Repeat the part of the records that opens with the line containing "[132, 19, 215, 76]" and closes with the line containing "[322, 187, 374, 275]", including both of those lines.

— Begin EXTRACTED ENTRIES —

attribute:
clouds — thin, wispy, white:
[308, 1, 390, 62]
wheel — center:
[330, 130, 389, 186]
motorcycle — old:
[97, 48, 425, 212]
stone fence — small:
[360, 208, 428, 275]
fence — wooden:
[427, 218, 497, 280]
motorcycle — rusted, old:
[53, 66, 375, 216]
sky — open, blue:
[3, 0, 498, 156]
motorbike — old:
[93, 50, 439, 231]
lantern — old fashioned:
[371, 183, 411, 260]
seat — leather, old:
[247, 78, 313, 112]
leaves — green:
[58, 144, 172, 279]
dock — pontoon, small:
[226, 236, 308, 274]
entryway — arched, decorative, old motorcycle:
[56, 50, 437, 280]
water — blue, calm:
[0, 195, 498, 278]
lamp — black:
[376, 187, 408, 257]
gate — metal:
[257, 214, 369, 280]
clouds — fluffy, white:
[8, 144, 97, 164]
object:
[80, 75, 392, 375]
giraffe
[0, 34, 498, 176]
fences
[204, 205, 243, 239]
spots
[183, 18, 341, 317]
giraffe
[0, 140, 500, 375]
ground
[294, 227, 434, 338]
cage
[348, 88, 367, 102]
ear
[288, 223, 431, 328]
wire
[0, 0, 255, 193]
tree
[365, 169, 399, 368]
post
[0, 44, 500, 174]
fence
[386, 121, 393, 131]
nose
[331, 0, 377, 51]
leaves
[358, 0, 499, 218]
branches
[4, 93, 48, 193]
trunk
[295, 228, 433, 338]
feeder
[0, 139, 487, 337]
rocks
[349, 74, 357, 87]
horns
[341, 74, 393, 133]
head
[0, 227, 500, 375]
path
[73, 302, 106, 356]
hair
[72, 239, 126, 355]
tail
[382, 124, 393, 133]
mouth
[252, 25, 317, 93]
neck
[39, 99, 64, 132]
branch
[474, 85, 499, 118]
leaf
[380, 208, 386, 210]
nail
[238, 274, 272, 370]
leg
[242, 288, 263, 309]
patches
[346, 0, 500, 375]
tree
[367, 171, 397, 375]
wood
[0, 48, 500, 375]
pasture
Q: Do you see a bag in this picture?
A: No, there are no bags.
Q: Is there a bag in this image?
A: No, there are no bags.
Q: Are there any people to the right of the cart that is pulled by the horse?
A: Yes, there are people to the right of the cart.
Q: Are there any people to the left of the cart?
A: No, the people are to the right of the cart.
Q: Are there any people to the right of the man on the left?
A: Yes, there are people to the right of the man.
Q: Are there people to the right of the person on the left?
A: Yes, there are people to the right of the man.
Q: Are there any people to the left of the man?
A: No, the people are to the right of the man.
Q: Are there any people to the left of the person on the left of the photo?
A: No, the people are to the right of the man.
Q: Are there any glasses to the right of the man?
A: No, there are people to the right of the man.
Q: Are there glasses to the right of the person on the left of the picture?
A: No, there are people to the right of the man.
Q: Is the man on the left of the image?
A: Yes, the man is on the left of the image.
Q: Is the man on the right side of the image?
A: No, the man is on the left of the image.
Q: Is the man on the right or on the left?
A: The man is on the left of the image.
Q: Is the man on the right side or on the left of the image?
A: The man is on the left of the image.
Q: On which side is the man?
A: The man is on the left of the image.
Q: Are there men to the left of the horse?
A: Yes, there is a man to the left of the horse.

— End EXTRACTED ENTRIES —
— Begin EXTRACTED ENTRIES —

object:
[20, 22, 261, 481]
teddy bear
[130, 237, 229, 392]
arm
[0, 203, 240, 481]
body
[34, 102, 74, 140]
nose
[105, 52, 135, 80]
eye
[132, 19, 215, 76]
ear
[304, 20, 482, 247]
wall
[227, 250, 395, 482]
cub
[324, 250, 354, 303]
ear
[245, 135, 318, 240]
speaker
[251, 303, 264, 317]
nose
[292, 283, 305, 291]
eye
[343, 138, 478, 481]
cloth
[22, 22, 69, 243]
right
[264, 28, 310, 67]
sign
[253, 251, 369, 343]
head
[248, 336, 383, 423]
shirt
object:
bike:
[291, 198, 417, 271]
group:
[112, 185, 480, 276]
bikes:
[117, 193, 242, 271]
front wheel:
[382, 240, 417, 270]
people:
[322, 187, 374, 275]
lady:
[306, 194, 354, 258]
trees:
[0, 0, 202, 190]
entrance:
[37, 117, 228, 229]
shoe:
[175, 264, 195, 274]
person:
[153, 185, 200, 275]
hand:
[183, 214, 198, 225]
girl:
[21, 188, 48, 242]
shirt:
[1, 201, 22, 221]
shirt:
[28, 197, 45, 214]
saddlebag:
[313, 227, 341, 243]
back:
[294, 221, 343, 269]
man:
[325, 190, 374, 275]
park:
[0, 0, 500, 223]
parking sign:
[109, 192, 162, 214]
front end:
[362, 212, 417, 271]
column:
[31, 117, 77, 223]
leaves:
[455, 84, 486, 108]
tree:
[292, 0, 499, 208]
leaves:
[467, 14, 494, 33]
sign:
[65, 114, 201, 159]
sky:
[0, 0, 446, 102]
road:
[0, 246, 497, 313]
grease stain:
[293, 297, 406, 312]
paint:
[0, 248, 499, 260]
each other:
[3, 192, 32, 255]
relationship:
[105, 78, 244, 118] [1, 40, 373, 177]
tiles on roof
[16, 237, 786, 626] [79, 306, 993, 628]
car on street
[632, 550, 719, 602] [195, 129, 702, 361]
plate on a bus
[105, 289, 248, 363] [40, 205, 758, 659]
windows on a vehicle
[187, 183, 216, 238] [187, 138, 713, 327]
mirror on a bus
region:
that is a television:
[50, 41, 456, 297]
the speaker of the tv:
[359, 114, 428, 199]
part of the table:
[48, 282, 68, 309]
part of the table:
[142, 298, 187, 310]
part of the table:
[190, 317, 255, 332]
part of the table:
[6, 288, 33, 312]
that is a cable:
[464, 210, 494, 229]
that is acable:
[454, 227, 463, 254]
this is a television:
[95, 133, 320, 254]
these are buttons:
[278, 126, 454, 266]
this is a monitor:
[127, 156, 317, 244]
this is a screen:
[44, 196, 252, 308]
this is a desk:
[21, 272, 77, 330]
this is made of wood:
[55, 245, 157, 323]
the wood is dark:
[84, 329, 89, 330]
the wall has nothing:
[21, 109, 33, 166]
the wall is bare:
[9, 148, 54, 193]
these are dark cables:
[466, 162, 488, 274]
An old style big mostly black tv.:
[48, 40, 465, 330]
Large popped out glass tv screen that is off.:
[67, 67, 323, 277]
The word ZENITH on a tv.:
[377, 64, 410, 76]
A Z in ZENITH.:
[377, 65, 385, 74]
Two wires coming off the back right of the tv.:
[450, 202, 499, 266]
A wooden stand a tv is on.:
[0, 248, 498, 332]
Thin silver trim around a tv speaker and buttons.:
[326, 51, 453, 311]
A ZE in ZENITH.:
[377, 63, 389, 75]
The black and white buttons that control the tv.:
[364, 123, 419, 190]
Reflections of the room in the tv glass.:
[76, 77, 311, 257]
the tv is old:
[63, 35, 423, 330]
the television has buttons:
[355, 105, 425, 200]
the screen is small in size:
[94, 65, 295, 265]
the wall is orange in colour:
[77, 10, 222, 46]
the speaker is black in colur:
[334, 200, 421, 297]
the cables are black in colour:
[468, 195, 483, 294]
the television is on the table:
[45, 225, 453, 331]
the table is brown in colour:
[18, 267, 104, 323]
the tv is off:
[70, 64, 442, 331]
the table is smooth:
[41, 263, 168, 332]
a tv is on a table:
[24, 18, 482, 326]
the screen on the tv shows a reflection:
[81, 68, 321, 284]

— End EXTRACTED ENTRIES —

● WRITTEN SOLUTION:
[132, 19, 215, 76]
ear
[304, 20, 482, 247]
wall
[227, 250, 395, 482]
cub
[324, 250, 354, 303]
ear
[245, 135, 318, 240]
speaker
[251, 303, 264, 317]
nose
[292, 283, 305, 291]
eye
[343, 138, 478, 481]
cloth
[22, 22, 69, 243]
right
[264, 28, 310, 67]
sign
[253, 251, 369, 343]
head
[248, 336, 383, 423]
shirt
object:
bike:
[291, 198, 417, 271]
group:
[112, 185, 480, 276]
bikes:
[117, 193, 242, 271]
front wheel:
[382, 240, 417, 270]
people:
[322, 187, 374, 275]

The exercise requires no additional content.